• [Reading text]:
━━━━━━━━━━━━━━━━━━━━

The grammar is located in SQLPGrammar.y, and non-keyword types (such as INTEGER, IDENTIFIER, STRING) are defined in SQLPScanner.l. util.c contains the functions needed to build the con cell structure.

For parsing any general string into a tree of cons_cells, run make then run ./Parser. An example of a test input is PROJ (AS (SPCOL (VAR (s) PF (ATTR (name)))) ATOM (TABLE (student) VAR (s))). Every clause encosed in brackets is nested within a child cons_cell, and any two adjacent terms are connected via the next pointer.

NOTE OF THINGS TO BE CHANGED/CAREFUL ABOUT: In SQLPGrammar.y currently we reuse create_rename_operator in select_list section, however this needs to be changed in the future as this is incorrect. Instead this should be used when we rename what is selected, for example select s.t as st ... should become something like PROJ (RENAME (s.t (st)) .... Currently we don't support this type of query with as in it even though it's valid.

Also the Makefile only has 2 commands, make and make clean. make will create both the SQLPParser and Parser programs to do what was described above. Maybe this should be changed in the future to be separate but we'll leave that discussion for the future.

━━━━━━━━━━━━━━━━━━━━

• [Brief A]:
Repeat the records starting at the line that contains "Atomic goggles Four HD" and ending at the line that contains "Proteger PDF", with both of those lines included, and leave the pictures out of your answer.

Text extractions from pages
━━━━━━━━━━━━━━━━━━━━

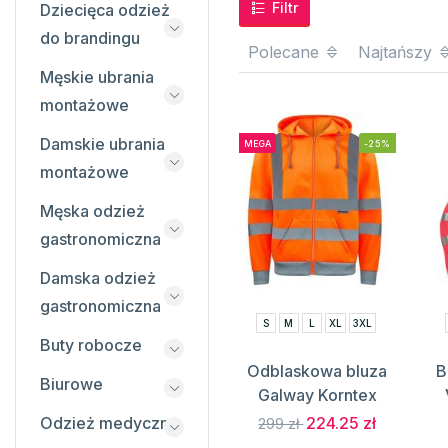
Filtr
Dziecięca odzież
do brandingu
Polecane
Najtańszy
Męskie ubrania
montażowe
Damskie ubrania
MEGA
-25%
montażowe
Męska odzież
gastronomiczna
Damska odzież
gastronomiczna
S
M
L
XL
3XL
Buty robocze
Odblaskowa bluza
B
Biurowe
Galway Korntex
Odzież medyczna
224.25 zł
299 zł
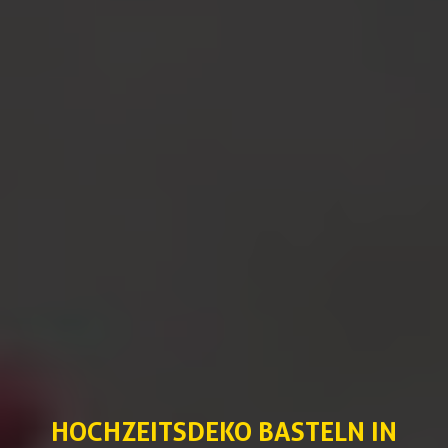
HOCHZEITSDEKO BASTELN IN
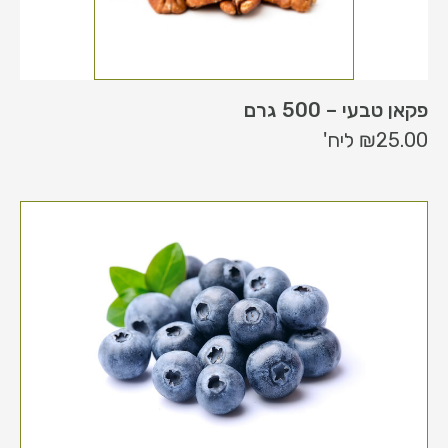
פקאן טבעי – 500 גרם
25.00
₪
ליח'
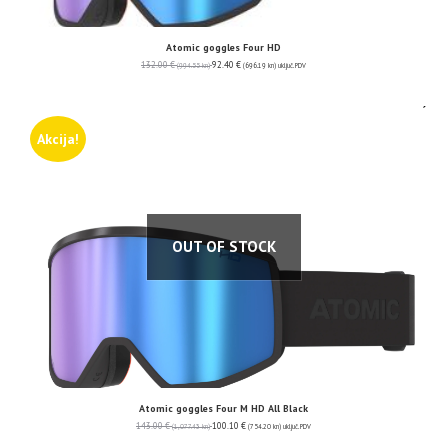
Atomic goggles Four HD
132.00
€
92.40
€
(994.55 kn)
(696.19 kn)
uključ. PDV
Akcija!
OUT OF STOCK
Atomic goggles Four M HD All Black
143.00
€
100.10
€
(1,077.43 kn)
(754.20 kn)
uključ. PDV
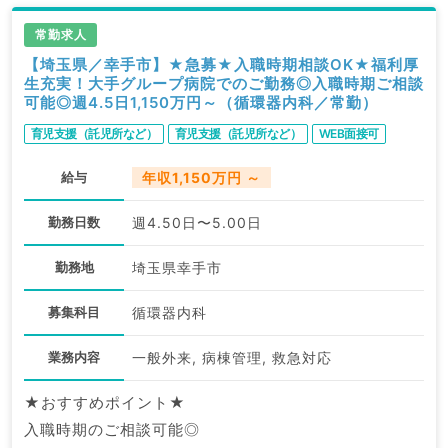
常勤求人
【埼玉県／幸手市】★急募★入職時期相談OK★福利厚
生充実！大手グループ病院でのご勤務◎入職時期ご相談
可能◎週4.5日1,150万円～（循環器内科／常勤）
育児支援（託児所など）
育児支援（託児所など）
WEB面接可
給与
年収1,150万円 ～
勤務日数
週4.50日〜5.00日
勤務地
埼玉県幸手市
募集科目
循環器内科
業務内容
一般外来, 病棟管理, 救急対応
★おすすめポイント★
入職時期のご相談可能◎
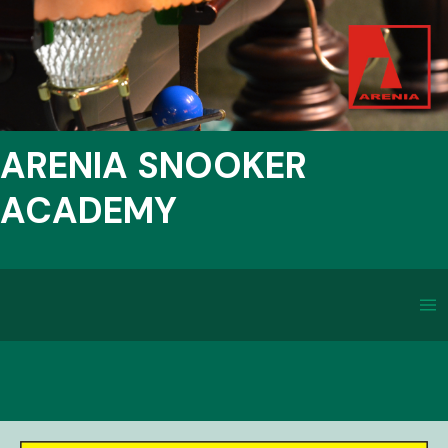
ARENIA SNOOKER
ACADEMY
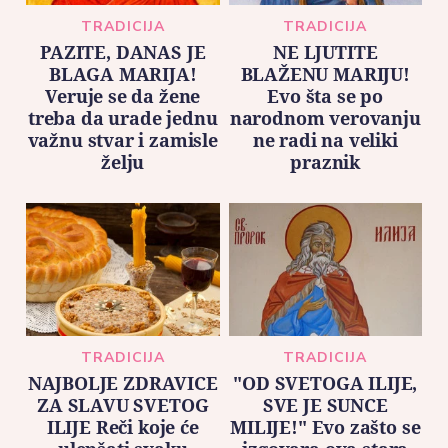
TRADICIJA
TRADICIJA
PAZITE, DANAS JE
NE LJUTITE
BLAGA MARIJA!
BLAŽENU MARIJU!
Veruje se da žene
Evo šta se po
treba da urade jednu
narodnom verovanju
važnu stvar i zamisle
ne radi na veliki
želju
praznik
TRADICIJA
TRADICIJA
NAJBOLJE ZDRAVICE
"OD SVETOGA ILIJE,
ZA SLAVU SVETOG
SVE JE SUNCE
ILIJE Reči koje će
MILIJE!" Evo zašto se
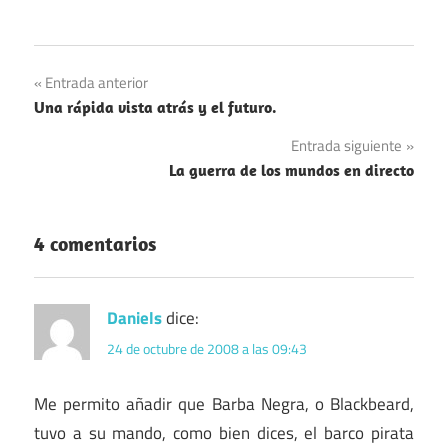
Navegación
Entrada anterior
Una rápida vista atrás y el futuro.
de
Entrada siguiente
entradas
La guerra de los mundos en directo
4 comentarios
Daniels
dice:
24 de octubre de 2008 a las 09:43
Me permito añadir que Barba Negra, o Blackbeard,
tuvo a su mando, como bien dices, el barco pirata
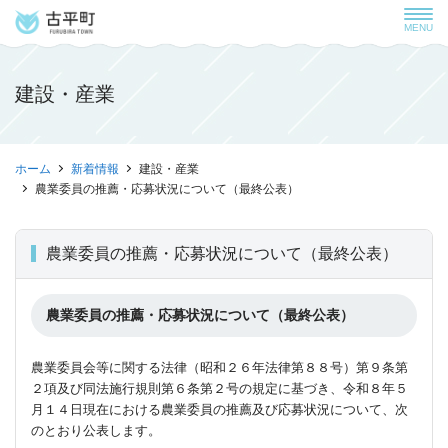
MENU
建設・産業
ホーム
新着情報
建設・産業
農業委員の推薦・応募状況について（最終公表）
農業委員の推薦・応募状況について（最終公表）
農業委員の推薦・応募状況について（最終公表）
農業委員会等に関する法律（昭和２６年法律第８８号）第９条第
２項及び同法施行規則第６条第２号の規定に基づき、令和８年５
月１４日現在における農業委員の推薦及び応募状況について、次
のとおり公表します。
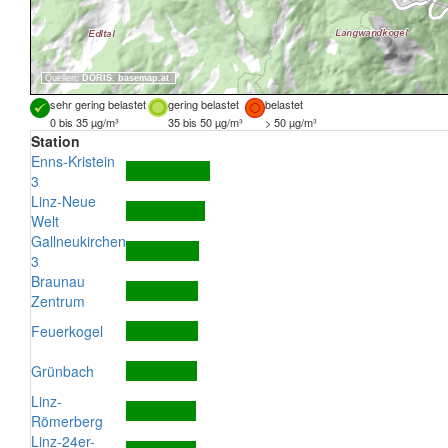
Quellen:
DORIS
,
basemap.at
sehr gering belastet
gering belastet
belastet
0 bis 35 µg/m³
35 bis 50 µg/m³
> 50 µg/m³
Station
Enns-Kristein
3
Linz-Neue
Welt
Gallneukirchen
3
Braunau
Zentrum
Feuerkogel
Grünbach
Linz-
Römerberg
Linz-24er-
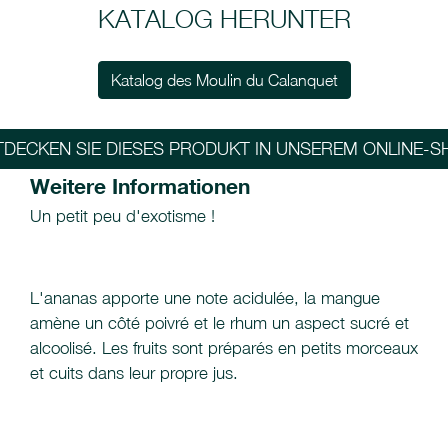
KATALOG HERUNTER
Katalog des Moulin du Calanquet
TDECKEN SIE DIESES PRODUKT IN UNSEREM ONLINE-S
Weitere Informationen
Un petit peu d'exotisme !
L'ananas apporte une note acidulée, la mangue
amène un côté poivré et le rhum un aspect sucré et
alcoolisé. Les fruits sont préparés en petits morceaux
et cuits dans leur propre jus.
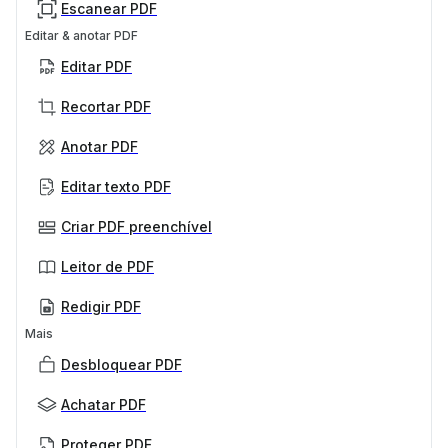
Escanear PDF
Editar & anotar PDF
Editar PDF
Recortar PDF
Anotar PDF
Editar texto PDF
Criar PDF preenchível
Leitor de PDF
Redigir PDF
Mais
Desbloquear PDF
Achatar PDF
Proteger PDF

━━━━━━━━━━━━━━━━━━━━

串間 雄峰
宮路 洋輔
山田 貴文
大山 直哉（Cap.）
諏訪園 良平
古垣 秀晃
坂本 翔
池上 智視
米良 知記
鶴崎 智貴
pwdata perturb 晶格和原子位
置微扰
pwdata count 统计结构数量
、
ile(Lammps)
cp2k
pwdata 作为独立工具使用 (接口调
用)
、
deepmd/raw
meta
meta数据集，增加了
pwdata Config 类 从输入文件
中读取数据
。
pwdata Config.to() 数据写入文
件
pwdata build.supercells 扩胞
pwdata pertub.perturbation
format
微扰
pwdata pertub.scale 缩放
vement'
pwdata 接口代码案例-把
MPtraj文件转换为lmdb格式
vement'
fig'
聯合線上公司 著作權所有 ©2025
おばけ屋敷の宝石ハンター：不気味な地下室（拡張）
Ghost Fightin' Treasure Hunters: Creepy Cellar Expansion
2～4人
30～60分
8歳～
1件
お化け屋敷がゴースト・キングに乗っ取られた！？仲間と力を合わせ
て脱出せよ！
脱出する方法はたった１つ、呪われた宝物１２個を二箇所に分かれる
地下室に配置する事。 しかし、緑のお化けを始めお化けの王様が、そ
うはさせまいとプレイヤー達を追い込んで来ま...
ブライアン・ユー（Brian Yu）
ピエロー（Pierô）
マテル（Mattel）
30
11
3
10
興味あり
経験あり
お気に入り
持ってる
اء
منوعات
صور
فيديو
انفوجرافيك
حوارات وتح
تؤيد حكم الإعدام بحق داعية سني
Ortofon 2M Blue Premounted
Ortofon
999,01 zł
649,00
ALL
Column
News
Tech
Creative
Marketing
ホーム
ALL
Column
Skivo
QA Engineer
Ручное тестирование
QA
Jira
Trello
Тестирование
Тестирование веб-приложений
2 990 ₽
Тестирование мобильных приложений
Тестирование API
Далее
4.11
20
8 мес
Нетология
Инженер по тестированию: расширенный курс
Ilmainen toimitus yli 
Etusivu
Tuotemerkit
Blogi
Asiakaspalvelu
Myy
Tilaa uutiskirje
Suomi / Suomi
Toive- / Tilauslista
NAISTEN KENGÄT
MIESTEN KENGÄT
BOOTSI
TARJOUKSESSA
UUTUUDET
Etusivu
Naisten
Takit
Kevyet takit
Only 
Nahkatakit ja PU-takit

━━━━━━━━━━━━━━━━━━━━

• [Brief B]:
Pick up the SQL parser notes from where they stop and continue writing them.

• [Task result A]:
Atomic goggles Four HD
132.00
€
92.40
€
(994.55 kn)
(696.19 kn)
uključ. PDV
Akcija!
OUT OF STOCK
Atomic goggles Four M HD All Black
143.00
€
100.10
€
(1,077.43 kn)
(754.20 kn)
uključ. PDV
常勤求人
【埼玉県／幸手市】★急募★入職時期相談OK★福利厚
生充実！大手グループ病院でのご勤務◎入職時期ご相談
可能◎週4.5日1,150万円～（循環器内科／常勤）
育児支援（託児所など）
育児支援（託児所など）
WEB面接可
給与
年収1,150万円 ～
勤務日数
週4.50日〜5.00日
勤務地
埼玉県幸手市
募集科目
循環器内科
業務内容
一般外来, 病棟管理, 救急対応
★おすすめポイント★
入職時期のご相談可能◎
ARENIA SNOOKER
ACADEMY
TRADICIJA
TRADICIJA
PAZITE, DANAS JE
NE LJUTITE
BLAGA MARIJA!
BLAŽENU MARIJU!
Veruje se da žene
Evo šta se po
treba da urade jednu
narodnom verovanju
važnu stvar i zamisle
ne radi na veliki
želju
praznik
TRADICIJA
TRADICIJA
NAJBOLJE ZDRAVICE
"OD SVETOGA ILIJE,
ZA SLAVU SVETOG
SVE JE SUNCE
ILIJE Reči koje će
MILIJE!" Evo zašto se
Navegación
Entrada anterior
Una rápida vista atrás y el futuro.
de
Entrada siguiente
entradas
La guerra de los mundos en directo
4 comentarios
Daniels
dice:
24 de octubre de 2008 a las 09:43
Me permito añadir que Barba Negra, o Blackbeard,
tuvo a su mando, como bien dices, el barco pirata
MENU
建設・産業
ホーム
新着情報
建設・産業
農業委員の推薦・応募状況について（最終公表）
農業委員の推薦・応募状況について（最終公表）
農業委員の推薦・応募状況について（最終公表）
農業委員会等に関する法律（昭和２６年法律第８８号）第９条第
２項及び同法施行規則第６条第２号の規定に基づき、令和８年５
月１４日現在における農業委員の推薦及び応募状況について、次
のとおり公表します。
Quellen:
DORIS
,
basemap.at
sehr gering belastet
gering belastet
belastet
0 bis 35 µg/m³
35 bis 50 µg/m³
> 50 µg/m³
Station
Enns-Kristein
3
Linz-Neue
Welt
Gallneukirchen
3
Braunau
Zentrum
Feuerkogel
Grünbach
Linz-
Römerberg
Linz-24er-
KATALOG HERUNTER
Katalog des Moulin du Calanquet
TDECKEN SIE DIESES PRODUKT IN UNSEREM ONLINE-S
Weitere Informationen
Un petit peu d'exotisme !
L'ananas apporte une note acidulée, la mangue
amène un côté poivré et le rhum un aspect sucré et
alcoolisé. Les fruits sont préparés en petits morceaux
et cuits dans leur propre jus.
Escanear PDF
Editar & anotar PDF
Editar PDF
Recortar PDF
Anotar PDF
Editar texto PDF
Criar PDF preenchível
Leitor de PDF
Redigir PDF
Mais
Desbloquear PDF
Achatar PDF
Proteger PDF

• [Task result B]:
A common way of defining the behavior of a process or thread in cases where performance is critical is in terms of a collection of n+1 files containing code in the C programming language: n "module" files with a ".c" suffix that contain the bodies of C functions and procedures, and one additional shared file with a ".h" suffix that contains definitions of C global variables and types that are used by each of the module files. LDI, short for "logical data integration", is a collection of tools that make it possible to define this behavior in another way. First, the ".h" file is replaced with a relational database schema that abstracts all data relevant to the process or threads. This includes all local heap-memory data with the low level interface defined by the ".h" file. And second, each of the ".c" module files is replaced with a ".sql" version in which all data manipulation in the bodies of C functions and procedures is re-coded by using a variant of the static embedded SQL protocol.

Note that each of the tools comprising the LDI system define the behavior of such a process or thread, and are therefore also coded in this manner. Thus, the tools themselves are benchmarks for their own evaluation.